Ethan Sturm | Rules of the Game

 

This weekend, I went to my first Tufts athletics event on the road. Saturday afternoon, I hopped into a car full of students and alumni and made the two-hour trek to Amherst, Mass. to see the women's basketball team take on the undefeated-for-basically-ever Lord Jeffs.

We arrived in time for the end of the men's game, and we could barely get into the gym. It was standing room only. As people cleared out, we were able to make our way in and get into the Tufts fan section, directly across from a packed, loud, Amherst student  cheering section.

Then, as the game began, something weird started happening to me. I was jumping out of my seat on every Tufts bucket. I was screaming incoherent things at the top of my lungs towards the Amherst fans, who were constantly rotating through a set of unoriginal but loud chants, from "Safety school!" to "Airrrball! Airrrball! At one point, I yelled "bulls-t" five times in a row at a referee that couldn't have been more than five feet away from me. 

For one day in my life, I was a sports fan.

Now, let me explain. I'm as about as obsessed with sports as you can get. But it's always been in a cold, calculating way. I was raised a Yankees fan by a perpetual pessimist, and New Yorkers have gorged so much on success that they can barely get out of their seats for a playoff game. While I'll occasionally feel a jolt of excitement after a touchdown or goal, it's not nearly enough to sustain me for more than a minute.

Then there's the Tufts fan environment-or, to be honest, the lack thereof. I may have been apt to act the way I did Saturday afternoon earlier in my collegiate career if I weren't always scared to break the perpetual silence that befalls most sporting events on campus. The easiest way to define Tufts sports fandom, with the exception of player's parents, is to call it non-existent.

Is it our school culture that breeds a lack of Tufts sports fans, or a lack of sports fans that breeds our school culture? The commonly-used arguments to explain away a lack of a fan base are weak at best. Sure we are a Div. III school, but places like Amherst draw crowds every weekend. Sure we are near a city with a ton of things to do, but in all honesty, most of us spend our weekends in frats and off-campus houses. Sure we aren't a sports hub, but Sol Gittleman's baseball class and Andy Andres' sabermetrics class are packed year after year.
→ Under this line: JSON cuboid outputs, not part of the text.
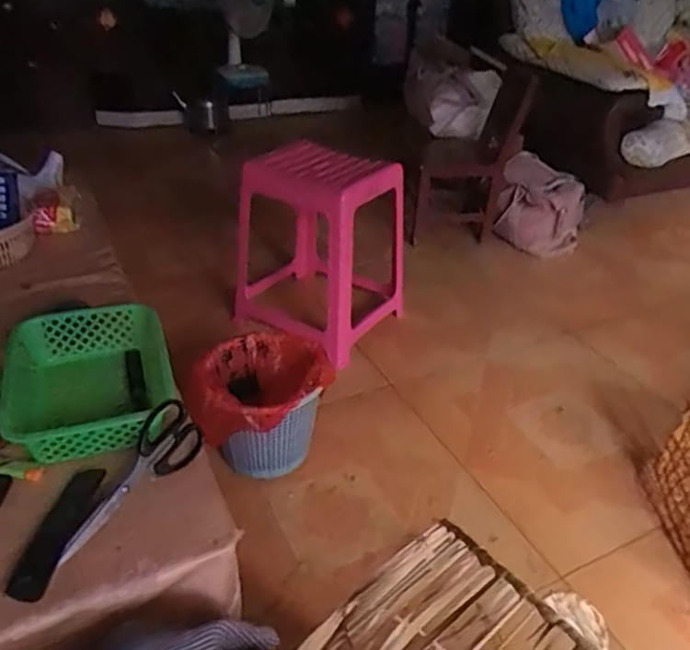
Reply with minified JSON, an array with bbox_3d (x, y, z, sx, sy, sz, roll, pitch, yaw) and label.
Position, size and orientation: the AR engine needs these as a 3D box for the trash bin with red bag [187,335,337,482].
[{"bbox_3d":[-0.151,0.152,1.207,0.225,0.245,0.222,2,34,-1],"label":"trash bin with red bag"}]

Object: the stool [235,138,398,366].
[{"bbox_3d":[-0.075,-0.219,1.624,0.407,0.462,0.391,21,38,26],"label":"stool"}]

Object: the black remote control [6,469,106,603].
[{"bbox_3d":[-0.282,0.200,0.596,0.042,0.012,0.146,7,34,7],"label":"black remote control"}]

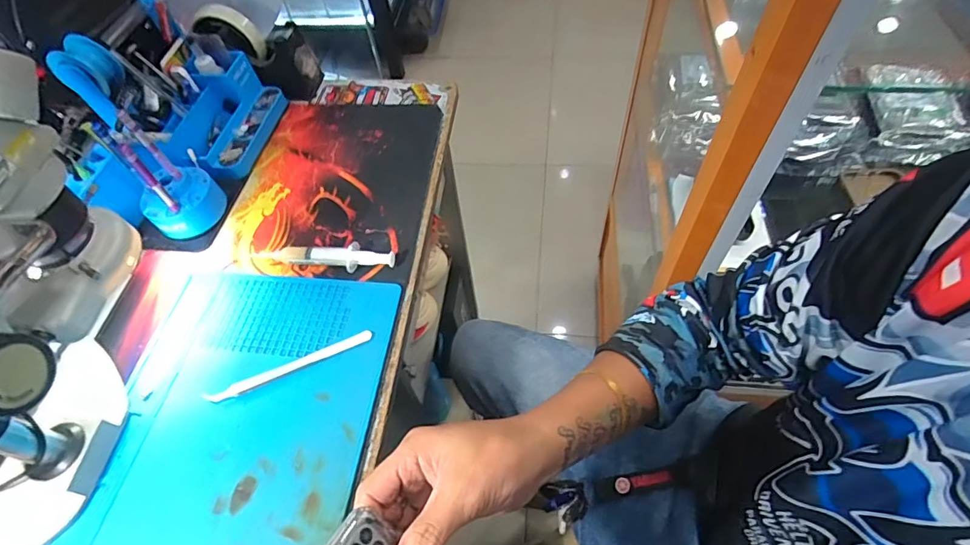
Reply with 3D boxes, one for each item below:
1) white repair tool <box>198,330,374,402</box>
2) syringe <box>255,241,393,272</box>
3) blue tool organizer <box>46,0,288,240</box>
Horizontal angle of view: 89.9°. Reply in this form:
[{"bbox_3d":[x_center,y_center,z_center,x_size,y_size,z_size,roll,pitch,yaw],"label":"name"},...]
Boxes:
[{"bbox_3d":[-0.174,0.085,0.438,0.148,0.004,0.012,-21,57,-9],"label":"white repair tool"},{"bbox_3d":[-0.165,-0.017,0.502,0.145,0.018,0.027,4,56,7],"label":"syringe"},{"bbox_3d":[-0.353,-0.178,0.549,0.136,0.151,0.242,8,57,10],"label":"blue tool organizer"}]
The worst part about the lack of fans is that many of our teams are among the Div. III elite. Our field hockey team just won an NCAA title, our men's lacrosse team has made three straight Final Fours, and softball and women's basketball are both perpetually competitive. Sure, most people don't follow any of those three sports ? unless you're from Maryland but they are just as legitimate as any other.

I'm not trying to make the argument that you need to all drop what you are doing and rush to a game, that's unrealistic and has been tried before. But as I sat at that women's basketball game, completely immersed in an incredible sports atmosphere at a school in many ways similar to ours, I couldn't help but think that there is a way to fix the culture at Tufts.

I have three months left here, and I would love nothing more than to get to feel like a fan again.